───── TEXT SHOWN

Businesses in my constituency are often in the supply chains of larger businesses based to our north. When I recently visited an engineering company in Cheddar, the hinges for the lock doors at Bristol Port were there for refurbishment. There are many small IT and digital businesses around Wells that have spun off from the booming digital marketing industry in Bristol and Bath. And there are huge tie ups between Sedgemoor, Bristol University and EDF’s HQ in Bristol as our area becomes a world leader in clean energy engineering.
Now the reality is that other parts of the county feel the pull of Bristol and Bath much less. There are fewer commuters, fewer businesses connected to those economies and less use of their public services too. It makes sense for the southern part of the county to form a unitary authority that more neatly meets the needs of Yeovil, Taunton and the surrounding areas.
Most important for me is that this division also allows a much more sensible approach to devolution. Somerset has been seeking a deal with Devon, Plymouth and Torbay that I’ve always struggled to understand. Devolution is supposed to bring power closer to the people not further away and yet Farleigh Hungerford in the north-eastern most corner of Somerset is 15 miles closer to London than it is to Plymouth. In my own constituency, Ston Easton is just 11 miles from Bristol and 13 miles from Bath whilst being 70 miles from Exeter and 110 miles from Plymouth.
Somerset can’t quite decide whether we’re part of the far South West or whether we’re part of the West of England. The reality is that half the county looks north and the other half of the county looks south. My concern is that a county-wide unitary setting our priorities in a devolution deal with Devon, Plymouth and Torbay means the centre of decision making mass is pulled southwards to the disadvantage of the communities I represent along the county’s northern boundary. In unitary authority terms, one size cannot fit all.
In the months ahead we shouldn’t fall back on the result of a referendum done 10 years ago. Somerset has changed a great deal since and the devolution agenda has provided another important angle too. With open minds we can seize this opportunity to look at how we give taxpayers the best value for money, deliver the best possible public services, and how we embrace devolution in a way that recognises that Somerset looks both north and south.
Most importantly though, we could get to delete that line that’s split our county for nearly five decades and bring Somerset back together again administered by three equally sized unitary authorities each capable of understanding and representing the differing needs of all parts of our wonderful county. The three authorities would be able to work with the areas to our north or south depending on what is in the strategic interests of that part of the county whilst, crucially, combining whenever needed to give Somerset a loud voice on the national stage with three councils and nine MPs representing nearly a million people.

──────────
───── STORED DATA

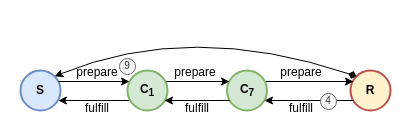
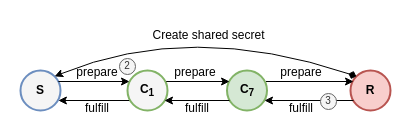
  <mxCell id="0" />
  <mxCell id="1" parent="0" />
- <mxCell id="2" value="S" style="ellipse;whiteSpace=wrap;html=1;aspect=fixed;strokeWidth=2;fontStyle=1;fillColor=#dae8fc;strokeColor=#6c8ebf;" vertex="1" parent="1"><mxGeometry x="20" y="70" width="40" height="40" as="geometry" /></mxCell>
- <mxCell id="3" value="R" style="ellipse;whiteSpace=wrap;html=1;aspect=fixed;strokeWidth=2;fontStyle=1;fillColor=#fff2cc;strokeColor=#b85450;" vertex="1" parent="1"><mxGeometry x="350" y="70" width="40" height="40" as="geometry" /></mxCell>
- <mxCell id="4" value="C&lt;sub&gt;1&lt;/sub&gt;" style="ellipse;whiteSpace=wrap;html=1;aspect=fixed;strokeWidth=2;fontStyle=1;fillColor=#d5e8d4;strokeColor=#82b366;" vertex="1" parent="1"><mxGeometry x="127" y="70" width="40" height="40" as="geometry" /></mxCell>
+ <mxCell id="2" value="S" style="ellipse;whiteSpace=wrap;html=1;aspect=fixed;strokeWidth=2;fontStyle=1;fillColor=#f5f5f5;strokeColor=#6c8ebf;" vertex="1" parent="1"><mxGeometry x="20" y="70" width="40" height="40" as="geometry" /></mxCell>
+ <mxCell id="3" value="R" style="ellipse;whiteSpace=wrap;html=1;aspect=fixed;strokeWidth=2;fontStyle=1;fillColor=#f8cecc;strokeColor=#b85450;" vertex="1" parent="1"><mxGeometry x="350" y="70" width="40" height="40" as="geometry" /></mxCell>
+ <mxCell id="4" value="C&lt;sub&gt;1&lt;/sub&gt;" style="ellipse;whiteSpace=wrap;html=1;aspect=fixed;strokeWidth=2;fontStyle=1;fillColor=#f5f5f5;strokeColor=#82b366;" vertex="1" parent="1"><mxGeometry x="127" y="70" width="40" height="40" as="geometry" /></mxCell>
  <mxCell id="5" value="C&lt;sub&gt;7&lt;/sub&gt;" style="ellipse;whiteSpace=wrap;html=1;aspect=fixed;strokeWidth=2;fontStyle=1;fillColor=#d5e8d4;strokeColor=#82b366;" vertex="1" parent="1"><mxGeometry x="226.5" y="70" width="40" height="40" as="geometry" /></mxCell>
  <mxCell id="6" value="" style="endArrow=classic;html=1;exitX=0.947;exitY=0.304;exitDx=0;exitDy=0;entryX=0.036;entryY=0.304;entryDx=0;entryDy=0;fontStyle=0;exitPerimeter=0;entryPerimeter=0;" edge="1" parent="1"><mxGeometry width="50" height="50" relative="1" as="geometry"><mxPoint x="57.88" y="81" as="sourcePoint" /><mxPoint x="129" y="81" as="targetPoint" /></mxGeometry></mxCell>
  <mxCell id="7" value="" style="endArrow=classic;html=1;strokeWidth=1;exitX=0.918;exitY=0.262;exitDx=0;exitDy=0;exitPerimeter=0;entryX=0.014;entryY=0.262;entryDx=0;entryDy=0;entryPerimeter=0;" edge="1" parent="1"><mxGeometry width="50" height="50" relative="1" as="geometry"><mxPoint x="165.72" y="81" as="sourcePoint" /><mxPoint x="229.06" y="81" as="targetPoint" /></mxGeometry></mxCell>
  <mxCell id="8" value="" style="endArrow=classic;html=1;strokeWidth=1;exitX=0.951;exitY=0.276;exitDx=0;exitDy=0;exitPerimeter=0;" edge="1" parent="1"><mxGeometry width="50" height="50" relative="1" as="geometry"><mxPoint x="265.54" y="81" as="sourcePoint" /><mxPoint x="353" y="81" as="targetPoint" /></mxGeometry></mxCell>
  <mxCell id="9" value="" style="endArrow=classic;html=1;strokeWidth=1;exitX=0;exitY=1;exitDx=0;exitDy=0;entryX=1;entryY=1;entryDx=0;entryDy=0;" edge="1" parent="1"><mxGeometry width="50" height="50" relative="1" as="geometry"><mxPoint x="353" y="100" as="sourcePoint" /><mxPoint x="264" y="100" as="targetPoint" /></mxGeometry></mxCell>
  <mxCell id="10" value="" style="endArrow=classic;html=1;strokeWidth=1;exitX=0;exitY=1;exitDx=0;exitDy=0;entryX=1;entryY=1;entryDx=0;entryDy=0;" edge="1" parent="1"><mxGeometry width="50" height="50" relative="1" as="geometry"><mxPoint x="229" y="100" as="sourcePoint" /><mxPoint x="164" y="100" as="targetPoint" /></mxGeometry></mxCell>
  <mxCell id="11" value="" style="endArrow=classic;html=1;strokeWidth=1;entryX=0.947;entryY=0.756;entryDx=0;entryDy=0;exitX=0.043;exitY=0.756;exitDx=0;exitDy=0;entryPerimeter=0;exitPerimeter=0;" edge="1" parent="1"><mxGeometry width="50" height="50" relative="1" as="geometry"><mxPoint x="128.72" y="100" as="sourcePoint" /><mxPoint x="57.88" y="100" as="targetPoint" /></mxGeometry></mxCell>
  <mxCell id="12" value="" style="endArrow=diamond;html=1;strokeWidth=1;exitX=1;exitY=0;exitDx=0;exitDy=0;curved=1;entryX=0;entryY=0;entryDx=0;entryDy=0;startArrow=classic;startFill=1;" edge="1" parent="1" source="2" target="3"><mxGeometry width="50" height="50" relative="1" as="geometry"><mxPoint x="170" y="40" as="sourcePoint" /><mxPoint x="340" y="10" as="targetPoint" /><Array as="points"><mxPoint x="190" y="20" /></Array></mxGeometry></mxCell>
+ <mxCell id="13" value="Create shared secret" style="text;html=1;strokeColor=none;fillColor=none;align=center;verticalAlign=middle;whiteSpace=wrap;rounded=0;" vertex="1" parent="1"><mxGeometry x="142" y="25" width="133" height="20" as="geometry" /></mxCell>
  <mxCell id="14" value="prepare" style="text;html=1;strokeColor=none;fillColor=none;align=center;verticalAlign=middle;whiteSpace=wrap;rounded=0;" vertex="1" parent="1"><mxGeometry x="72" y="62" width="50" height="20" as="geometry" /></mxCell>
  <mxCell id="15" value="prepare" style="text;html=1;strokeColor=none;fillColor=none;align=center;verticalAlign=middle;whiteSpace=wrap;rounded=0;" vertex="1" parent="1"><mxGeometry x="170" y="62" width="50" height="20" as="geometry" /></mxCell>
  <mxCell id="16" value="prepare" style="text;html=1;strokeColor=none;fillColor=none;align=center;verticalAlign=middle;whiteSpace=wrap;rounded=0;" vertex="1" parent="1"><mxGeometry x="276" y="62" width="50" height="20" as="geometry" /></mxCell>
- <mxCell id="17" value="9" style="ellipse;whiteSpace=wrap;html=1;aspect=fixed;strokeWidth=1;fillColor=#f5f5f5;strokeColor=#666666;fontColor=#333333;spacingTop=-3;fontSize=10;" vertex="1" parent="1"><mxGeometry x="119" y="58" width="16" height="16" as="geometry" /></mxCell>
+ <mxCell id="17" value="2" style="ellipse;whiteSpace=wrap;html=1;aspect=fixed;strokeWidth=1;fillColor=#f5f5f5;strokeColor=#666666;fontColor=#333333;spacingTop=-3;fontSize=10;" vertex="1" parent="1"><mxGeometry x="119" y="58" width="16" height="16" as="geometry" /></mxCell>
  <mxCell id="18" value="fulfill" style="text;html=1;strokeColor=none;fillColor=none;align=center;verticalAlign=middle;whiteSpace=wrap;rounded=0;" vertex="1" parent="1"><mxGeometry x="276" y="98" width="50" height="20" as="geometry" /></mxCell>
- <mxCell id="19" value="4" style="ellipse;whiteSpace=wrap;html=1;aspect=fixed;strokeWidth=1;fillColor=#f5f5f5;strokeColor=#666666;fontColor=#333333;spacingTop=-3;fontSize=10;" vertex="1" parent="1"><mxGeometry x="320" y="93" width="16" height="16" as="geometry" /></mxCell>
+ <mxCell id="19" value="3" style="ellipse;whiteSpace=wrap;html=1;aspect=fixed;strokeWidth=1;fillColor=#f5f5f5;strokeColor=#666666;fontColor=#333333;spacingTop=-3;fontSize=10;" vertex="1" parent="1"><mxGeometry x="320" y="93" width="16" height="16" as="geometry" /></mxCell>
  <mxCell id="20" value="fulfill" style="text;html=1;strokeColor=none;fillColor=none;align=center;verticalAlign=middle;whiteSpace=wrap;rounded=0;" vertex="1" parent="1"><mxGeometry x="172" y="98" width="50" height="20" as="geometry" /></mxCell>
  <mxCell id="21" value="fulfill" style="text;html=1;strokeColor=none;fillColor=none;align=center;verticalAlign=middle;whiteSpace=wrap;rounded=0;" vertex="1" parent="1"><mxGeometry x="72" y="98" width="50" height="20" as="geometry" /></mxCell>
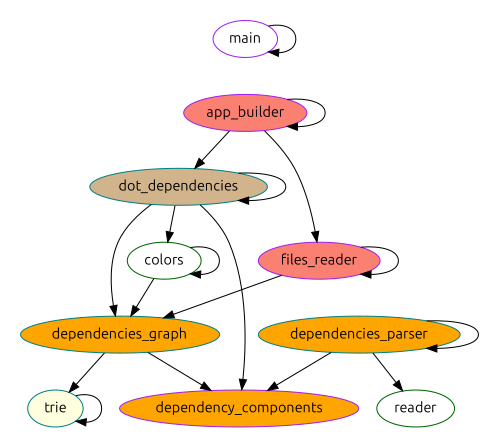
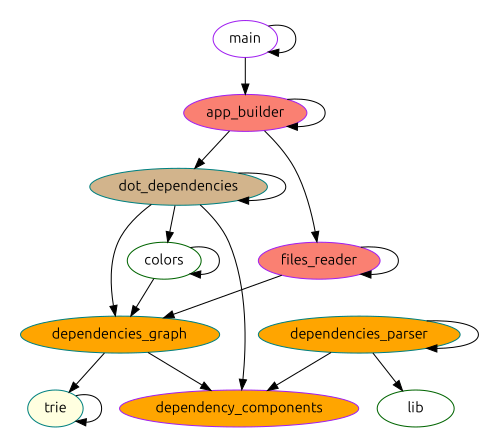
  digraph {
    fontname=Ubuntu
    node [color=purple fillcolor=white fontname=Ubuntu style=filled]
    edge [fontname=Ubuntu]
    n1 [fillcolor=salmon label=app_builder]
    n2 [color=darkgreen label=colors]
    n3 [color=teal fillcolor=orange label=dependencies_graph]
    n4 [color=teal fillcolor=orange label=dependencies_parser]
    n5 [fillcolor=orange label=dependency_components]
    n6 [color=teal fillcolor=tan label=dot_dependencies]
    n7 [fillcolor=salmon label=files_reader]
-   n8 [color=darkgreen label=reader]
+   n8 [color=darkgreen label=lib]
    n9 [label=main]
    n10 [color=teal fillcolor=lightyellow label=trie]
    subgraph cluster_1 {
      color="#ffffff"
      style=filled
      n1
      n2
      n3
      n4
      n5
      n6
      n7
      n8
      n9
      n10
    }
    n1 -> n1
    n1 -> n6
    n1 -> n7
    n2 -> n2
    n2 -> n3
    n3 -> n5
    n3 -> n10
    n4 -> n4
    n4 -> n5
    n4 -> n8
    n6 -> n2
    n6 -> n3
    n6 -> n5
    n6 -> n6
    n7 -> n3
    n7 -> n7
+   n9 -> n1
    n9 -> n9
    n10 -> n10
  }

──────────

• EXERCISE AIM: Can you sum up the text on splitting Somerset into unitary authorities in two sentences?

• RESPONSE TO THE TASK: Because the northern half of Somerset is closely tied to Bristol and Bath while the southern half feels their pull much less, a county-wide unitary in a devolution deal with Devon, Plymouth and Torbay would pull decision making southwards, to the disadvantage of communities along the northern boundary. Instead of falling back on a referendum held 10 years ago, the author proposes bringing Somerset back together under three equally sized unitary authorities that could each work with areas to the north or south while combining to give the county a loud voice on the national stage.